Mittwoch, 3. Juli 2002

Gentechnik: Zulassung nur mit Kennzeichnung

  • Zwölf GVO-Produkte zugelassen

Die EU-Kommission hat seit Oktober 1998 keine neuen genetisch veränderten Produkte (GVO) zugelassen. Basis dafür war kein offizielles Moratorium, sondern schlichte Untätigkeit, auch gestützt auf das Einsehen, dass unter den Mitgliedsländern derzeit die nötigen Mehrheiten nicht zu erreichen wären.

Wann wieder ein Produkt zur Zulassung vorgeschlagen wird, lässt sich die EU-Kommission offen. Bis Oktober 1998 waren in der EU zwölf Lebensmittel auf GVO-Basis zugelassen. Der Großteil von ihnen ist nach aktuellem Recht nicht kennzeichnungspflichtig, da die gentechnische manipulierten Teile (DNA oder Proteine) im Endprodukt nicht nachweisbar sind. Auch müssen nach aktuellem Recht die Inhaltsstoffe nicht rückverfolgbar sein.

Erstes Zieldatum ist der kommende Oktober, wenn die neue Richtlinie über die Anpflanzung von GVO-Pflanzen in Kraft tritt (Freisetzungsrichtlinie). Politisch dürfte man aber wohl warten, bis auch die Kennzeichnungsrichtlinie, über die das EU-Parlament heute, Dienstag, in erster Lesung abstimmt, beschlossen ist.
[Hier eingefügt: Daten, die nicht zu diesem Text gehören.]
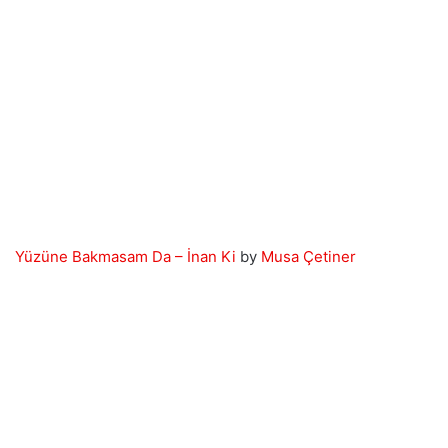
Yüzüne Bakmasam Da – İnan Ki
by
Musa Çetiner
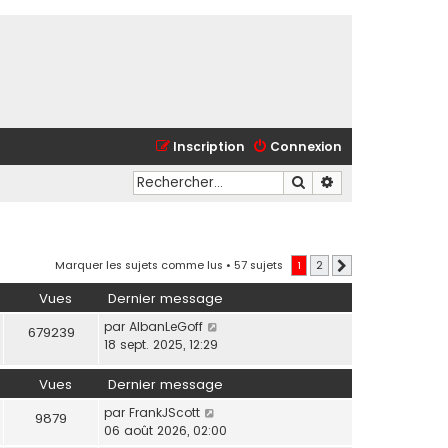
Inscription
Connexion
Rechercher
Recherche avancé
Marquer les sujets comme lus
• 57 sujets
1
2
Suivant
Vues
Dernier message
par
AlbanLeGoff
679239
18 sept. 2025, 12:29
Vues
Dernier message
par
FrankJScott
9879
06 août 2026, 02:00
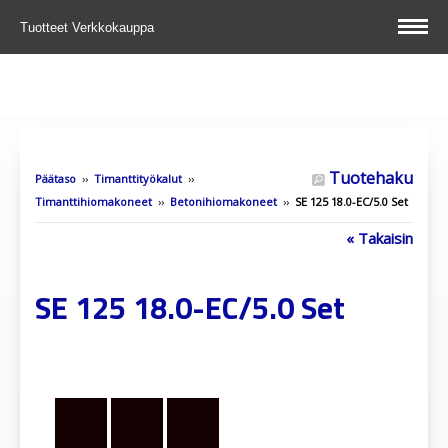
Tuotteet
Verkkokauppa
Tuotehaku
Päätaso
››
Timanttityökalut
››
Timanttihiomakoneet
››
Betonihiomakoneet
››
SE 125 18.0-EC/5.0 Set
« Takaisin
SE 125 18.0-EC/5.0 Set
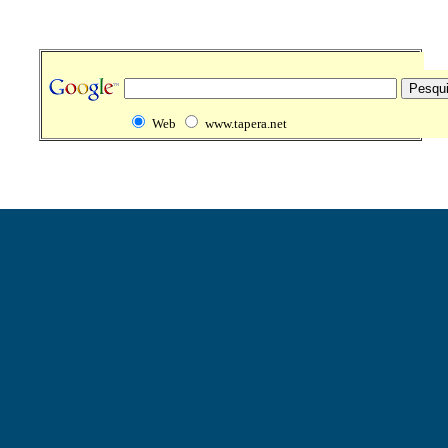
Web
www.tapera.net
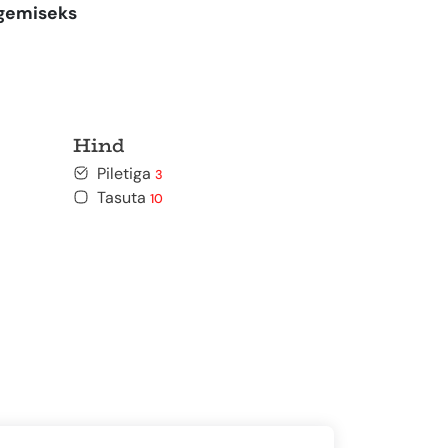
ägemiseks
Hind
Piletiga
3
Tasuta
10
Das wird noch ein Jahr dauern, da EU-Parlament und EU-Rat sich in zwei Lesungen in vollen Mitentscheiden darüber einigen müssen.

Genaue Angaben über die Vermarktung dieser zwölf Produkte hat die EU-Kommission nicht. Dennoch dürften diese Produkte in Europa kaum auf dem Markt sein, meint man in der EU-Kommission, wo nur vereinzelte Ausnahmen in den Niederlanden bekannt sind. Denn die Supermärkte fürchten die Ablehnung der Konsumenten. Auch in Großbritannien wurde eine Mitte der 80er Jahre vermarktete genetisch veränderte Tomate wieder vom Markt genommen. Derzeit kommen GVO-Pflanzen daher praktisch nur als Futtermittel auf den EU-Markt.

Kontamination: Möglich
Allerdings könne niemand verhindern, dass beim Transport konventionelle Agrarprodukte mit Spuren von GVO-Pflanzen kontaminiert werden. Sollte es keinen Grenzwert geben für die Zulässigkeit von unbeabsichtigten Verunreinigungen mit GVO-Pflanzen, käme der Handel mit den USA mit diesen Agrarprodukten zum Erliegen, warnt die EU-Kommission. Kein Importeur könne die absolute Reinheit garantieren.

Schwellenwert 1%?
Ein einprozentiger Schwellenwert für unbeabsichtigte GVO-Kontaminierung in Lebensmitteln sei internationaler Standard, dem sich die EU anschließen sollte, sagt die EU-Kommission. Denn sonst käme es zu Handelshemmnissen, die nicht beabsichtigt seien.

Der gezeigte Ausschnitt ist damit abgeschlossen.